A methodical review of the current state of knowledge in any branch of science that might have a bearing on the Lunarian problem was a routine part of Group L’s business. Anything to do with the Moon was, naturally, high on the list of things to check up on, and soon the group had amassed enough information to start a small library on the subject. Two junior physicists, who didn’t duck quickly enough when Hunt was giving out assignments, were charged with the Herculean task of sifting through all this data. It took some time for them to get around to the topic of hemispheric anomalies. When they did, they found reports of a series of dating experiments performed some years previously by a nucleologist named Kronski at the Max Planck Institute in Berlin. The data that appeared in those reports caused the two physicists to drop everything and seek out Hunt immediately.

After a long discussion, Hunt made a vi-phone call to a Dr. Saul Steinfield of the Department of Physics of the University of Nebraska, who specialized in Lunar phenomena. As a consequence of that call, Hunt made arrangements for the deputy head of Group L to take charge for a few days, and he flew north to Omaha early the next morning. Steinfleld’s secretary met Hunt at the airport, and within an hour Hunt was standing in one of the physics department laboratories, contemplating a three-foot-diameter model of the Moon.
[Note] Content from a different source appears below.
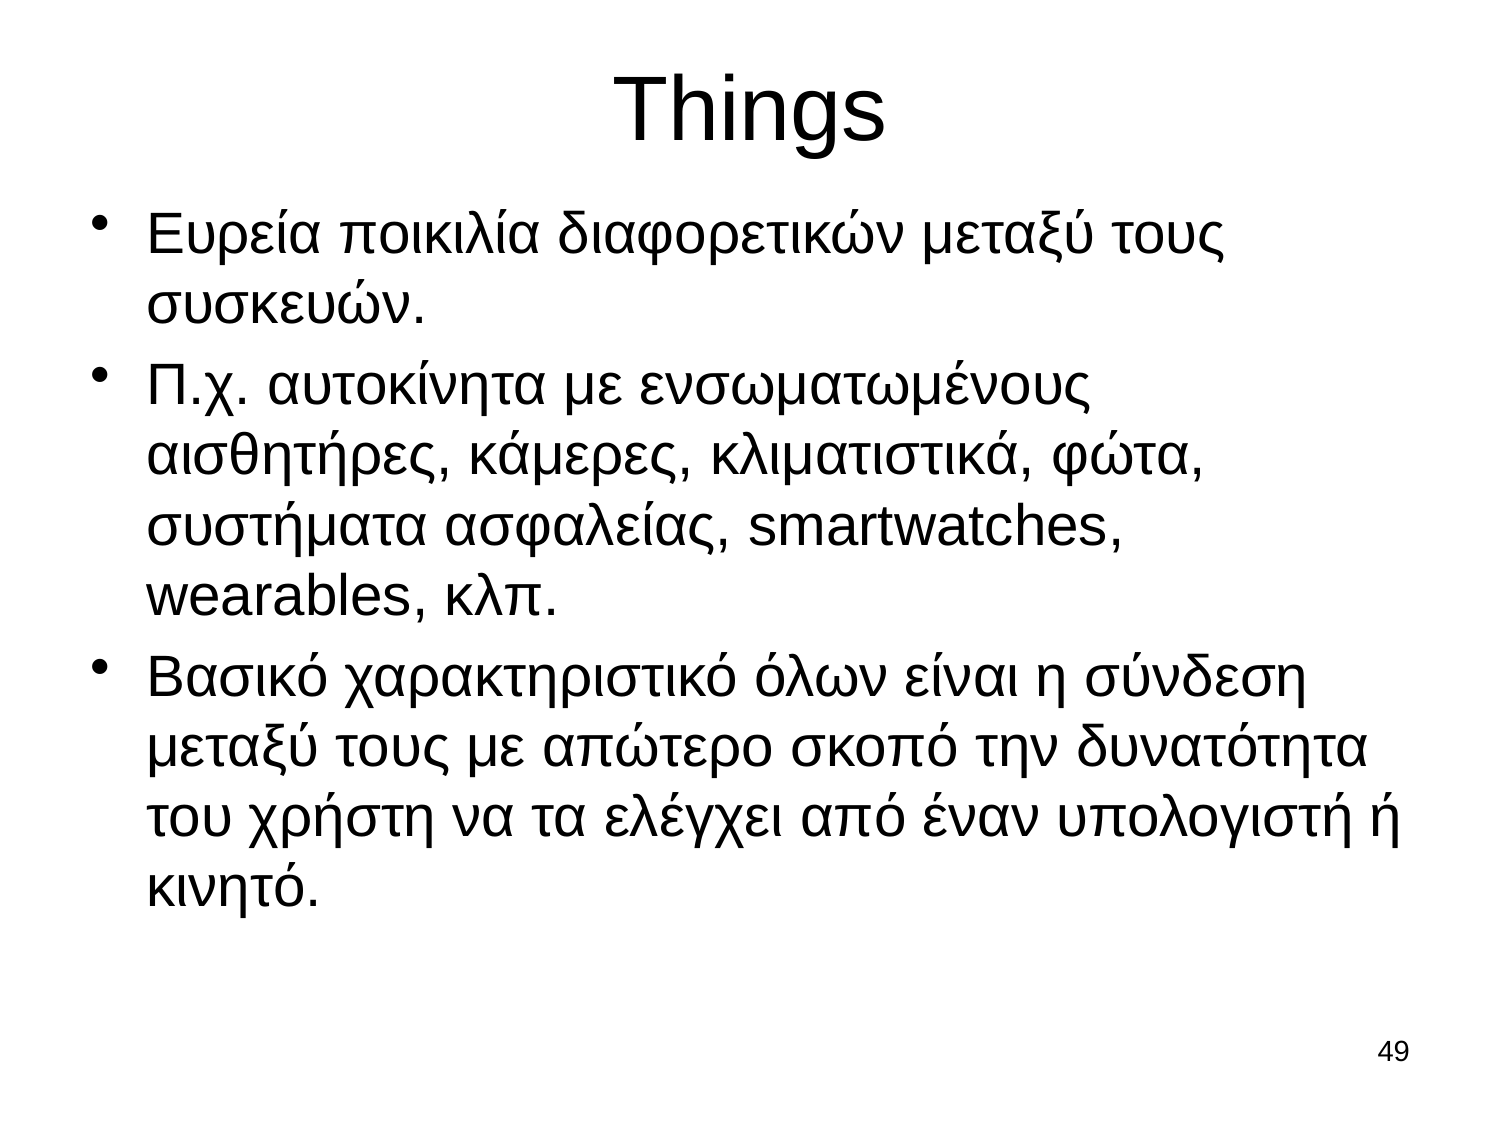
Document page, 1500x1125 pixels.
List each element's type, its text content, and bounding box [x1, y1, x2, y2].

"The crust isn’t evenly distributed," Steinfield said, waving toward the model. "It’s a lot thicker on Farside than on Nearside-something that has been known for a long time, ever since the first artificial satellites were hung around the Moon in the nineteen sixties. The center of mass is about two kilometers away from the geometric center."

"And there’s no obvious reason," Hunt mused.

Steinfleld’s flailing arm continued to describe wild circles around the sphere in front of them. "There’s no reason for the crust to solidify a lot thicker on one side, sure, but that doesn’t really matter, because that’s not the way it happened. The material that makes up the Farside surface is much younger than anything anybody ever believed existed on the Moon in any quantity up until about, ah, thirty or so years back-one hell of a lot younger! But you know that-that’s why you’re here."

"You don’t mean it was formed recently," Hunt stated.

Steinfield shook his head vigorously from side to side, causing the two tufts of white hair that jutted from the sides of his otherwise smooth head to wave about in a frenzy. "No. We can tell that it’s about as old as the rest of the Solar System. What I mean is-it hasn’t been where it is very long."

He caught Hunt’s shoulder and half turned him to face a wall chart showing a sectional view through the Lunar center. "You can see it on this. The red shell is the original outer crust going right around-it’s roughly circular, as you’d expect. On Farside-here-this blue stuff sits on top of it and wasn’t added very long ago."

"On top of what used to be the surface."

"Exactly. Somebody dumped a couple of billion tons of junk down on the old crust-but only on this side."

"And that’s been verified pretty conclusively?" Hunt asked, just to be doubly sure.